The “what” is the proposed extension of the Blue River Tail from Mesa Drive south to Town Hall, referred to as Segment 5 of the Blue River Trail. The Blue River Trail is a long-standing community-wide priority whose existing segments are enjoyed by all ages of residents and visitors, on foot and on bicycles. The Blue River Trail conceptual design has been in place since 2001 and a Blue River Trail Master Plan including proposed Segment 5 was published in 2004. In 2001, The Town’s Master Plan Guiding Principles for Open Space, Trails and Parks, rated a greenway with a continuous hike/bike path as the number one priority. Citizens surveyed in 2007 and 2011 consistently rated recreational amenities and scenic and visual quality extremely high. The town’s continued development of the trail along the river’s edge is consistent with long-standing plans, citizen support and environmental protection of the river corridor. Adjustment of an easement is necessary from a few property owners to build the segment in an environmentally sound manner.

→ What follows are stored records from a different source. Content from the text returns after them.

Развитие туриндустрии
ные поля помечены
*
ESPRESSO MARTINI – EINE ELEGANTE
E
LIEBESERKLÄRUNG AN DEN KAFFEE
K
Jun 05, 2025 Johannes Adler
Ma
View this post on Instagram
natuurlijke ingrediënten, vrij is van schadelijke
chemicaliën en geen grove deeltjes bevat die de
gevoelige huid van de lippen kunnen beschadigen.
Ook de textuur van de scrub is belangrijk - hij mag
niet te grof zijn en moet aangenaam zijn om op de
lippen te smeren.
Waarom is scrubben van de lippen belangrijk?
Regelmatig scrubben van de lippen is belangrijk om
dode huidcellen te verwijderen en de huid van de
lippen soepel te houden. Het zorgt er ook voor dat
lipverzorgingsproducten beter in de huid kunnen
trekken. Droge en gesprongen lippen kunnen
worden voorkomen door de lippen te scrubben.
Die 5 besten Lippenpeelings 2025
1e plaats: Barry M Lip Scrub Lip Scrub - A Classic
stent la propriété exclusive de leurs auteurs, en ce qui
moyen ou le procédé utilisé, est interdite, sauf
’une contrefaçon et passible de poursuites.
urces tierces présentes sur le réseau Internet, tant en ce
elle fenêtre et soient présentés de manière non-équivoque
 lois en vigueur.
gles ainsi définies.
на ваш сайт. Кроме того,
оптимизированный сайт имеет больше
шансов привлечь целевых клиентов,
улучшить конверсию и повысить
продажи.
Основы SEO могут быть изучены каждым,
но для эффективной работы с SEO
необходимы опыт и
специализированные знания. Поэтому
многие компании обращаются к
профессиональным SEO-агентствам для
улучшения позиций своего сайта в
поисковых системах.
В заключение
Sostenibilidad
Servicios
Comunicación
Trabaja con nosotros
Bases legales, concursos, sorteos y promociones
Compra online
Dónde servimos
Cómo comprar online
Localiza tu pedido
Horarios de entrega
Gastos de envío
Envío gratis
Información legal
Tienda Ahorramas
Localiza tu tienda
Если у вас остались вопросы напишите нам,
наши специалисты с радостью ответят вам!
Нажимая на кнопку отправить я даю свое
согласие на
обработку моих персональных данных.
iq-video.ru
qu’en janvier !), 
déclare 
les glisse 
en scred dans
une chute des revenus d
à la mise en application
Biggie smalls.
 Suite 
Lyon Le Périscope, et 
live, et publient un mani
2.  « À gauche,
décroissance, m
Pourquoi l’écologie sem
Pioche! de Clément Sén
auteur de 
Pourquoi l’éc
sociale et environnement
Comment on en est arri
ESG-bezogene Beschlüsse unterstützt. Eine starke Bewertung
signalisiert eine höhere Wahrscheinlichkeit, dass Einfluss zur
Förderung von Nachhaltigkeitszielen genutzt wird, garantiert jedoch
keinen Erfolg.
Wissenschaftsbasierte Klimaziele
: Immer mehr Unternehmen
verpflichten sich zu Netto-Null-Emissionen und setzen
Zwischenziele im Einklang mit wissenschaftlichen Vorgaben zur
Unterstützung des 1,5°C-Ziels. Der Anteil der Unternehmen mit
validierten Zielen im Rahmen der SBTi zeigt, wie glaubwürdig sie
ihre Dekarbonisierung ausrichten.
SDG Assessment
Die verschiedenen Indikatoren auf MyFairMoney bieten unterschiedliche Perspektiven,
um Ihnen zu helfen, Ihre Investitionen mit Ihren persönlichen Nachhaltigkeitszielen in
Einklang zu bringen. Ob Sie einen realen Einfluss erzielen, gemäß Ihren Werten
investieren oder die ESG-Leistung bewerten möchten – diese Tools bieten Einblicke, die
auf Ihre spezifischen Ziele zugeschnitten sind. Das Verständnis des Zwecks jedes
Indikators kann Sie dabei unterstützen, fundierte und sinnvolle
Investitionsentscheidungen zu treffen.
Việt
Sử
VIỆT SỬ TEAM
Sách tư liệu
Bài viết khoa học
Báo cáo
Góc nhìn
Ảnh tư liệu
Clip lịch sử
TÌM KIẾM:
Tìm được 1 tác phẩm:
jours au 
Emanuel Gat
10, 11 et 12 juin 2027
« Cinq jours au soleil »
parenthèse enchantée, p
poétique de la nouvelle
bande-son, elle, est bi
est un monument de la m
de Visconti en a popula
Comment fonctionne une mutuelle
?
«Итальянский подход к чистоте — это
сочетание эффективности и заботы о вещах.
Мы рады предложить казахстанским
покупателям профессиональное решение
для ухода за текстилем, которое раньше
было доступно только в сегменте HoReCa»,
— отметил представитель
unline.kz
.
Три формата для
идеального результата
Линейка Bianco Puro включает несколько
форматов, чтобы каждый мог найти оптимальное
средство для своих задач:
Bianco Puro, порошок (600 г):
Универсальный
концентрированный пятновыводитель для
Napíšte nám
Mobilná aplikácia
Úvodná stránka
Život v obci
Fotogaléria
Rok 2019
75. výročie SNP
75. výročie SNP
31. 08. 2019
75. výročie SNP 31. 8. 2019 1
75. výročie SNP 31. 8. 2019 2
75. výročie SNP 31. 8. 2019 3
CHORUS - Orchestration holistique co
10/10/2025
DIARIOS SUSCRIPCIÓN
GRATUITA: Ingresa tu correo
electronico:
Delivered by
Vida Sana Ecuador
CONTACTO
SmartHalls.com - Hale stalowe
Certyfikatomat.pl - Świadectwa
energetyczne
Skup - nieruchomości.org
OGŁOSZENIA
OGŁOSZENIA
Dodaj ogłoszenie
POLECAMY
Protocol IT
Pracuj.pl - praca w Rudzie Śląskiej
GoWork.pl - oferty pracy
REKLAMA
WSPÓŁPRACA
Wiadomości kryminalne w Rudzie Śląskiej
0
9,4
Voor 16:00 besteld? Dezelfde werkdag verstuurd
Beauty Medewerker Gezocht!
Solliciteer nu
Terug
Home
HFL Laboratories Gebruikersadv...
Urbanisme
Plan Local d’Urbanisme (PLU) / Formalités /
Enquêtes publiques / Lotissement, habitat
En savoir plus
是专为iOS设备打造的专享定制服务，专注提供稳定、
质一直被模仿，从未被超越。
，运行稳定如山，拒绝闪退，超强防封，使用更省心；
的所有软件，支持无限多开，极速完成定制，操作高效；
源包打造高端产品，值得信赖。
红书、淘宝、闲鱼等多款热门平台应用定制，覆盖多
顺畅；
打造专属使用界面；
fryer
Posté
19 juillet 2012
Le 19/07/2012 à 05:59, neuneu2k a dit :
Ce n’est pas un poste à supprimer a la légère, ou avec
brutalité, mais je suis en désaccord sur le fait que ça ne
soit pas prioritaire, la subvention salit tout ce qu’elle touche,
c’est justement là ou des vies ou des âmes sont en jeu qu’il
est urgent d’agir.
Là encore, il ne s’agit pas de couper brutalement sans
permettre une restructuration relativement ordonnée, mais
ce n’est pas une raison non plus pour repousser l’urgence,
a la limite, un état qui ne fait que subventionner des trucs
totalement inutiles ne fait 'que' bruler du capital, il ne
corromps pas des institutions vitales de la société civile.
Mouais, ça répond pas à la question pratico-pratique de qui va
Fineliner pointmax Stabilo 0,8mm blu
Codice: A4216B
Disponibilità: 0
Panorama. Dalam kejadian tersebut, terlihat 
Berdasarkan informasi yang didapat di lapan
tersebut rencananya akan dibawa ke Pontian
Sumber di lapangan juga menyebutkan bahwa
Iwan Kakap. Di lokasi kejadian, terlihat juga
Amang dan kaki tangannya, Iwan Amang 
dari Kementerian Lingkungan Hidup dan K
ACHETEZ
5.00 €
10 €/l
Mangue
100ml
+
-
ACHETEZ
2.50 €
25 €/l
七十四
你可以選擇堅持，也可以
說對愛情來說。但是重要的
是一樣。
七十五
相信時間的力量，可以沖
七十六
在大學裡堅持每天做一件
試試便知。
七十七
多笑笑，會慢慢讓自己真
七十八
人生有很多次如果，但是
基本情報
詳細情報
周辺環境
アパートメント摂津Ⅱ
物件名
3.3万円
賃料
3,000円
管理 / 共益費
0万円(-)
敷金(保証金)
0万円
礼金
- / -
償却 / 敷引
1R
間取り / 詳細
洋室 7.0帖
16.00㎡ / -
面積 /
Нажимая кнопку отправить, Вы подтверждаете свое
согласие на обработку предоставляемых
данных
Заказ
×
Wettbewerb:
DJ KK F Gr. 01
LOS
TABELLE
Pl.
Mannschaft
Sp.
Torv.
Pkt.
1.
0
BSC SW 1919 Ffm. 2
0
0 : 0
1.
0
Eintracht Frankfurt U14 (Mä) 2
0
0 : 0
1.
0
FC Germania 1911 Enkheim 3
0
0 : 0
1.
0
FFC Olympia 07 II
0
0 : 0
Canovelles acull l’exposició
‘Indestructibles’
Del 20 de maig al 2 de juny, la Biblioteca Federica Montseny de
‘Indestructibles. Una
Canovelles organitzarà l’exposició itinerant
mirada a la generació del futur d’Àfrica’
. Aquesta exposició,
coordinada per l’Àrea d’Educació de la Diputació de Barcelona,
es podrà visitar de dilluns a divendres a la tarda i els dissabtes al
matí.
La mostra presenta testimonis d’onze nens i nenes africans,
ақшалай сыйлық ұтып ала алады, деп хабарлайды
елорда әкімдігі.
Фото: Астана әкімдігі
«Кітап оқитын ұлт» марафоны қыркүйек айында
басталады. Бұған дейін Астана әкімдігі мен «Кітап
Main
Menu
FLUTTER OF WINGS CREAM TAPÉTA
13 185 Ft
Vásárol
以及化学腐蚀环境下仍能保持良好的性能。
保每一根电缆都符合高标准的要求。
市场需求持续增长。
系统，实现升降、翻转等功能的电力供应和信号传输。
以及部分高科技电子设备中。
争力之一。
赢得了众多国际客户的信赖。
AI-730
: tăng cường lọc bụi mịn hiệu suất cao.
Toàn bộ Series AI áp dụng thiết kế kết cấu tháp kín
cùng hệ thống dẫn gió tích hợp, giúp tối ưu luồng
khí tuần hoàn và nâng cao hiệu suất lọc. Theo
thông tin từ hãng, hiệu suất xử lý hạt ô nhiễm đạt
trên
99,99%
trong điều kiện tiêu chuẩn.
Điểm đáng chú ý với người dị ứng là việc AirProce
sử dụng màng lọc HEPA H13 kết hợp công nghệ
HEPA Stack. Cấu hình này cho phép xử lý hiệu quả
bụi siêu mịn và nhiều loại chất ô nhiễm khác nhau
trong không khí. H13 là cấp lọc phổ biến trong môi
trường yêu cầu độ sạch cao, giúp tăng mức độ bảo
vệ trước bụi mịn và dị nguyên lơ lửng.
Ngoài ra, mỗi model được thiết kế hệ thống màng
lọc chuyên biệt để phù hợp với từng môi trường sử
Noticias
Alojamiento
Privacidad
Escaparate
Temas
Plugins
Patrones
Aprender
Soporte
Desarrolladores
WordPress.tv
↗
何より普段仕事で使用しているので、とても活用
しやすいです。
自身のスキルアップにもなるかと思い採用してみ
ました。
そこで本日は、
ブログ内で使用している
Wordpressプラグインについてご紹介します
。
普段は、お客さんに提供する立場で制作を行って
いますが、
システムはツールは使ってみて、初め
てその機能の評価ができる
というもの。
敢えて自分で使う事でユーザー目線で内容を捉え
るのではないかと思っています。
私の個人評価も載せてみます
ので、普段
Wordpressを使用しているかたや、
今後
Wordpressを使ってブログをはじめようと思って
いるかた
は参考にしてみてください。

The “how” has been offers by the town to negotiate adjustment of and remuneration for the easement that has existed from 1963, 49 years ago. After almost 50 years and changes in the river habitat, it is necessary to relocate some areas of the easement to save trees and protect wetlands. Of the eight property owners along of Segment 5 of the Blue River Trail, two reached an agreement with the town and received financial compensation for an adjusted easement. For three owners, an adjustment of the easement is necessary to include the location of the “existing social trail.” The remaining owners have refused to negotiate adjustment for the use of the easement.
The “why” is the underlying issue. The few owners do not want an improved trail surface that can safely accommodate all pedestrians, bicyclists, strollers and wheelchairs. The fences and signs they have erected make the underlying dynamic very, very clear – they do not want bicycles, even those ridden by young children. The current “social trail,” consisting of slippery dirt, tree roots and rocks, does not protect the river environment and is unusable for many. These few homeowners spearheaded the fear “smokescreen” of eminent domain to prevent the Blue River Trail from crossing their land at the river’s edge.
Vote “no” in the Silverthorne election. Do not allow a very few to change the town charter so as to deprive the “many” of all ages enjoyment of the Blue River Trail. The Blue River Trail is a town treasure and provides a place of beauty for all to enjoy.